# What is needed
Render the text of the material below as a JSON list of strings, one string per line, leaving out blank lines and the pictures.

# # # #

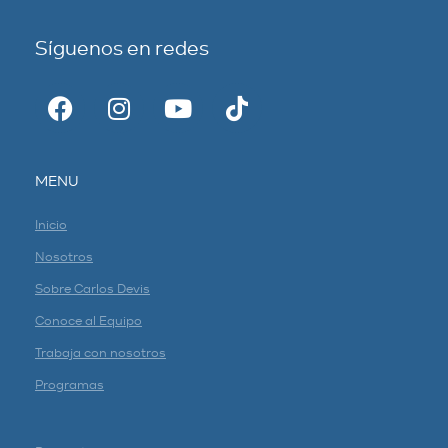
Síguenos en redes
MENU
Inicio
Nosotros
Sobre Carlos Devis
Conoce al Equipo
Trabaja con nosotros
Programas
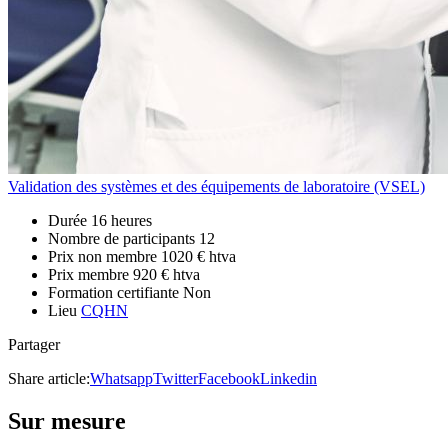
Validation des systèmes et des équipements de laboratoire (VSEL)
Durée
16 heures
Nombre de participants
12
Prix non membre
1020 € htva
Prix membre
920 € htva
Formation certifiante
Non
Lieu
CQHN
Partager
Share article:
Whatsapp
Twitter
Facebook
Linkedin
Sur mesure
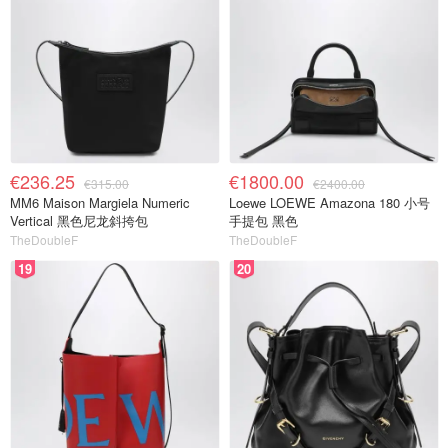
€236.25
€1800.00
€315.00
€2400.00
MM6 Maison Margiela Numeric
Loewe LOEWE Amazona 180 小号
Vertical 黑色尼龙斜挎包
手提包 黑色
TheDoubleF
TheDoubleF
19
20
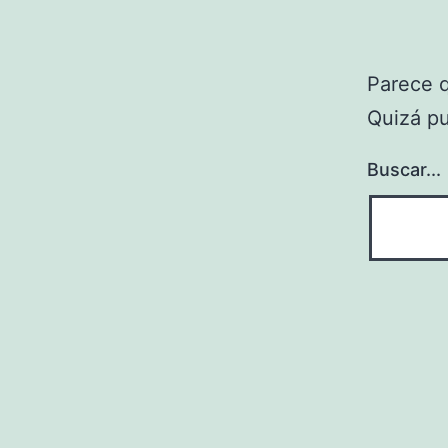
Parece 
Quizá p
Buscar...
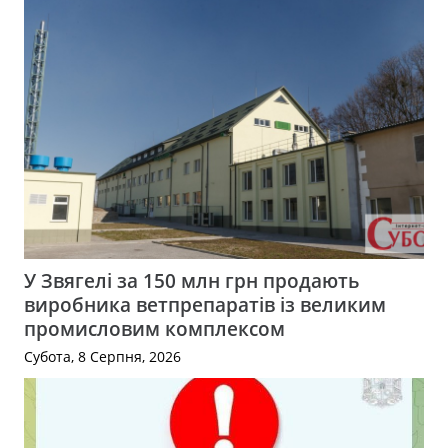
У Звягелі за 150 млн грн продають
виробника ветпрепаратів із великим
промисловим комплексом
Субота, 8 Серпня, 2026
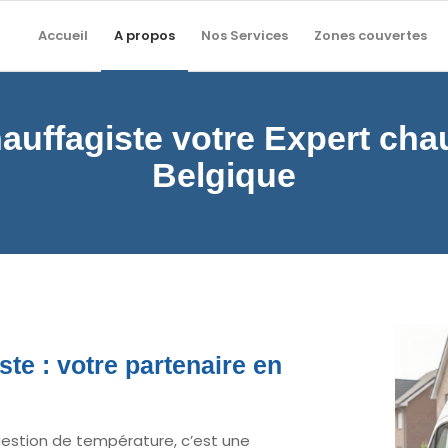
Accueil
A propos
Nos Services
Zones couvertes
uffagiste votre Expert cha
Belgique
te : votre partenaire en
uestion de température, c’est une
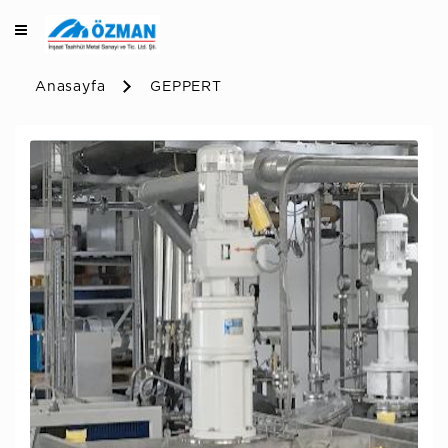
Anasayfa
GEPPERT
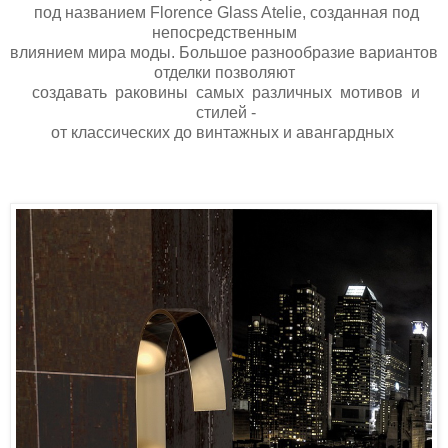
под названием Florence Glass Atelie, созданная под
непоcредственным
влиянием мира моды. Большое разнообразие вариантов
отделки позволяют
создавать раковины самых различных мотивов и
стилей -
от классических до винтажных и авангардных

# # # #

# Task solution
[
  "Síguenos en redes",
  "MENU",
  "Inicio",
  "Nosotros",
  "Sobre Carlos Devis",
  "Conoce al Equipo",
  "Trabaja con nosotros",
  "Programas",
  "Validation des systèmes et des équipements de laboratoire (VSEL)",
  "Durée",
  "16 heures",
  "Nombre de participants",
  "12",
  "Prix non membre",
  "1020 € htva",
  "Prix membre",
  "920 € htva",
  "Formation certifiante",
  "Non",
  "Lieu",
  "CQHN",
  "Partager",
  "Share article:",
  "Whatsapp",
  "Twitter",
  "Facebook",
  "Linkedin",
  "Sur mesure",
  "€236.25",
  "€1800.00",
  "€315.00",
  "€2400.00",
  "MM6 Maison Margiela Numeric",
  "Loewe LOEWE Amazona 180 小号",
  "Vertical 黑色尼龙斜挎包",
  "手提包 黑色",
  "TheDoubleF",
  "TheDoubleF",
  "19",
  "20",
  "Parece ",
  "Quizá p",
  "Buscar...",
  "У Звягелі за 150 млн грн продають",
  "виробника ветпрепаратів із великим",
  "промисловим комплексом",
  "Субота, 8 Серпня, 2026",
  "Accueil",
  "A propos",
  "Nos Services",
  "Zones couvertes",
  "uffagiste votre Expert cha",
  "Belgique",
  "te : votre partenaire en",
  "uestion de température, c’est une",
  "Anasayfa",
  "GEPPERT",
  "под названием Florence Glass Atelie, созданная под",
  "непоcредственным",
  "влиянием мира моды. Большое разнообразие вариантов",
  "отделки позволяют",
  "создавать раковины самых различных мотивов и",
  "стилей -",
  "от классических до винтажных и авангардных"
]